Similar trends apply in other high-traffic states, with the exception of Colorado. While Arizona's population grew 41.8 percent between 1993 and 2003, for instance, the rates for every major category of crime fell.


Why, then, the fuss? In America today, unemployment remains low, employment is booming, wages have begun to grow in tandem with the economy, tax receipts are exploding at the federal and state levels, and the United States continues to run laps around its European and Asian economic rivals.


The United States somehow has managed to absorb 10 million to 20 million illegal immigrants not only without turning into Animal Farm, but while cranking up the most impressive economic recovery in two decades and the most prolonged period of declining crime in a century — all in the teeth of the post-9/11 recession, wars in Afghanistan and Iraq, and the double-whammy hurricane season of 2005.
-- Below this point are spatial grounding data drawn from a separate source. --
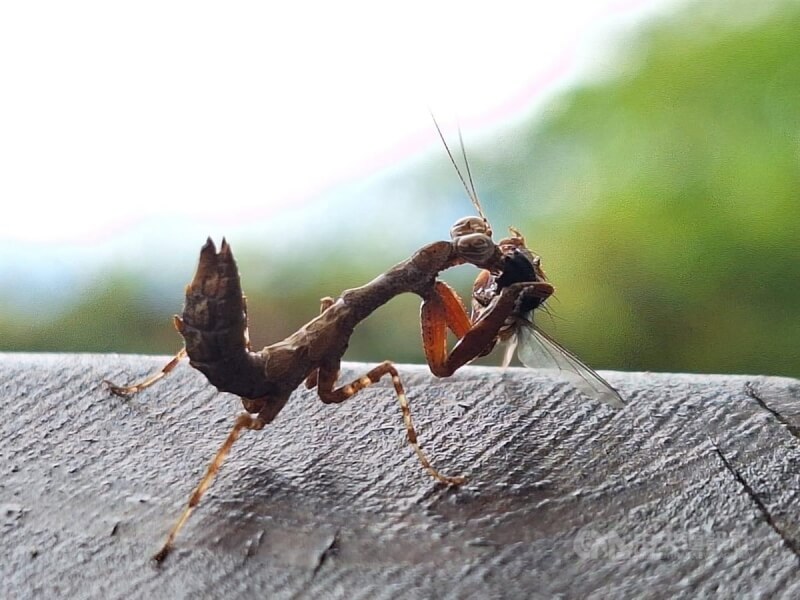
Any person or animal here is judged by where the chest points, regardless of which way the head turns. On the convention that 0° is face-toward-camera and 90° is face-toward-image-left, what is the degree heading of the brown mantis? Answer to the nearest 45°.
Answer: approximately 270°
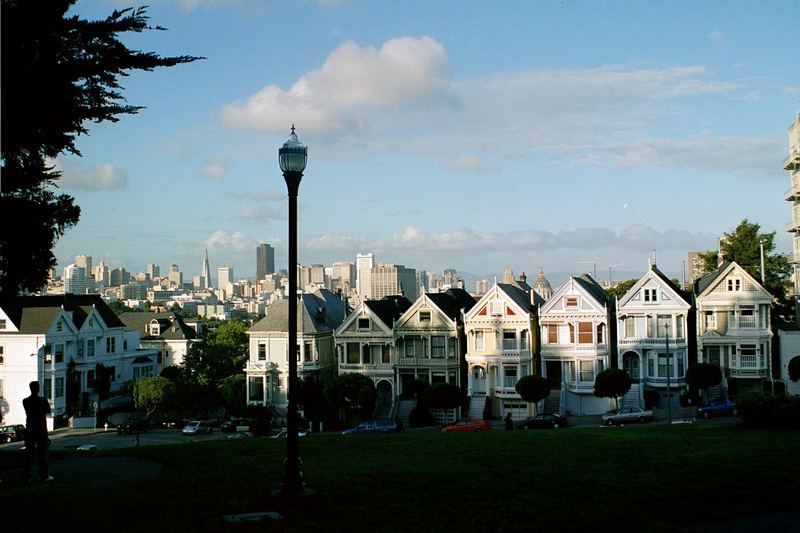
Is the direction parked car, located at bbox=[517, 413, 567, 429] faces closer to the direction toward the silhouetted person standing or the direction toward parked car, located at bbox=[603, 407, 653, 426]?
the silhouetted person standing

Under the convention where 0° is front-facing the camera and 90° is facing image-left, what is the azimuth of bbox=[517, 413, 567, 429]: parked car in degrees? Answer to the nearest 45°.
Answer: approximately 90°

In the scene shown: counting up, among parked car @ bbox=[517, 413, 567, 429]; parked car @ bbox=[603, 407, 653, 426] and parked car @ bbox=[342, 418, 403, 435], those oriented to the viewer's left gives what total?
3

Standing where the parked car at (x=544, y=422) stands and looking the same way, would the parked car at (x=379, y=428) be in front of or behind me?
in front

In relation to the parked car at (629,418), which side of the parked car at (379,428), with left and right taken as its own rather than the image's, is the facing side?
back

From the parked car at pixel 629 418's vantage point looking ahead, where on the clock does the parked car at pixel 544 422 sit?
the parked car at pixel 544 422 is roughly at 11 o'clock from the parked car at pixel 629 418.

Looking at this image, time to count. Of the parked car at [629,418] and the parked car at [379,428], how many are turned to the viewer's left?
2

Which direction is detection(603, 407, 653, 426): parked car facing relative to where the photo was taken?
to the viewer's left

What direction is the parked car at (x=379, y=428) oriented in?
to the viewer's left

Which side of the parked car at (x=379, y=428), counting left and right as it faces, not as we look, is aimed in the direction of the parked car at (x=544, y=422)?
back

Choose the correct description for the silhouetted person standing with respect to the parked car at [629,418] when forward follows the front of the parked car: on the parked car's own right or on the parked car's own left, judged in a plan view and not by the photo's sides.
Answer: on the parked car's own left
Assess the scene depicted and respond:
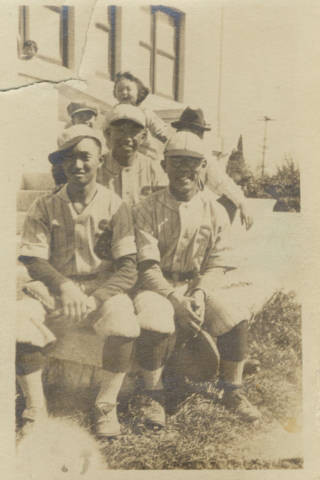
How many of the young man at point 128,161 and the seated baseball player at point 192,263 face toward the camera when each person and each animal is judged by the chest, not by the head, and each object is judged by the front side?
2

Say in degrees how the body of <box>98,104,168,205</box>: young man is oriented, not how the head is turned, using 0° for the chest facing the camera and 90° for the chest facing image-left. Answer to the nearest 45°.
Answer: approximately 0°

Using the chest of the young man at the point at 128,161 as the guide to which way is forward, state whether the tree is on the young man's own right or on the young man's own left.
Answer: on the young man's own left

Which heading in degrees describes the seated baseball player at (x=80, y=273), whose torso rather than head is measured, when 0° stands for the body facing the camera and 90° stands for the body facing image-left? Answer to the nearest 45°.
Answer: approximately 0°

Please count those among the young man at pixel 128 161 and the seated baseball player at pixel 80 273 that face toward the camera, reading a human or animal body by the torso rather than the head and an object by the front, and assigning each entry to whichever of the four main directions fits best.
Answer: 2

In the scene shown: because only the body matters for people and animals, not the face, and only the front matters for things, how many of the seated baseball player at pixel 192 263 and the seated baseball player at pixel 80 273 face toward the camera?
2
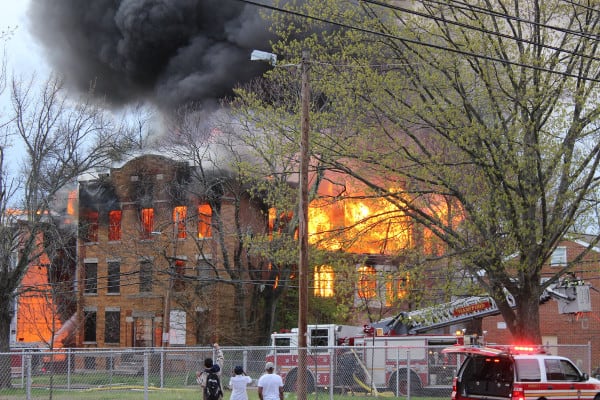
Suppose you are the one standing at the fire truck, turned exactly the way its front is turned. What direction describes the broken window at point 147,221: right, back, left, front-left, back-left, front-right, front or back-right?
front-right

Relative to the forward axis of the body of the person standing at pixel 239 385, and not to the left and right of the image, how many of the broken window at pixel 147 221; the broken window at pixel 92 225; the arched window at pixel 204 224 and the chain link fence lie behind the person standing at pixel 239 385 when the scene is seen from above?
0

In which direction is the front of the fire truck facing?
to the viewer's left

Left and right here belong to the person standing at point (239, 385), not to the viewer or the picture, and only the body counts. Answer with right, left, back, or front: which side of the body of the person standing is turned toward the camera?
back

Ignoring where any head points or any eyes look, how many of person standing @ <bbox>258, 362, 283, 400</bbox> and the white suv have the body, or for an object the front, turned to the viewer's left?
0

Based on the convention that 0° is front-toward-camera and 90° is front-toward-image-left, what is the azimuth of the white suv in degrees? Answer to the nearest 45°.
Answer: approximately 225°

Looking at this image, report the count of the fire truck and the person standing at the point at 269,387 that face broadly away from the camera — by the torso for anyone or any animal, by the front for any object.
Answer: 1

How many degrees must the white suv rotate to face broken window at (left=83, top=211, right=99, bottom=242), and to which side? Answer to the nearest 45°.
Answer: approximately 90° to its left

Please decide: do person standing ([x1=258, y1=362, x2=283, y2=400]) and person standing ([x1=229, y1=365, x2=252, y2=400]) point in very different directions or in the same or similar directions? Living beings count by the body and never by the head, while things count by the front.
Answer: same or similar directions

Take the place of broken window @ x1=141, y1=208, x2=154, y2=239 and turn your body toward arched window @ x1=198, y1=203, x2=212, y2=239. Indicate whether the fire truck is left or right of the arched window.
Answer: right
Rather than panicking, the political class might want to take a deep breath and attempt a little common sense. Virtually everyone agrees that we need to secure our borders, deport lawbreakers and slackers among the illegal-immigrant population, and revitalize the notion of citizenship by insisting that prospective citizens master the English language and the fundaments of American history and culture.


The Statue of Liberty symbolizes America's affection for the world's tired and poor, the "huddled masses yearning to breathe free." Before someone razes Lady Liberty and decides to erect a wall to "protect" America from the world, shouldn't we at least spend a little time trying to get our facts straight?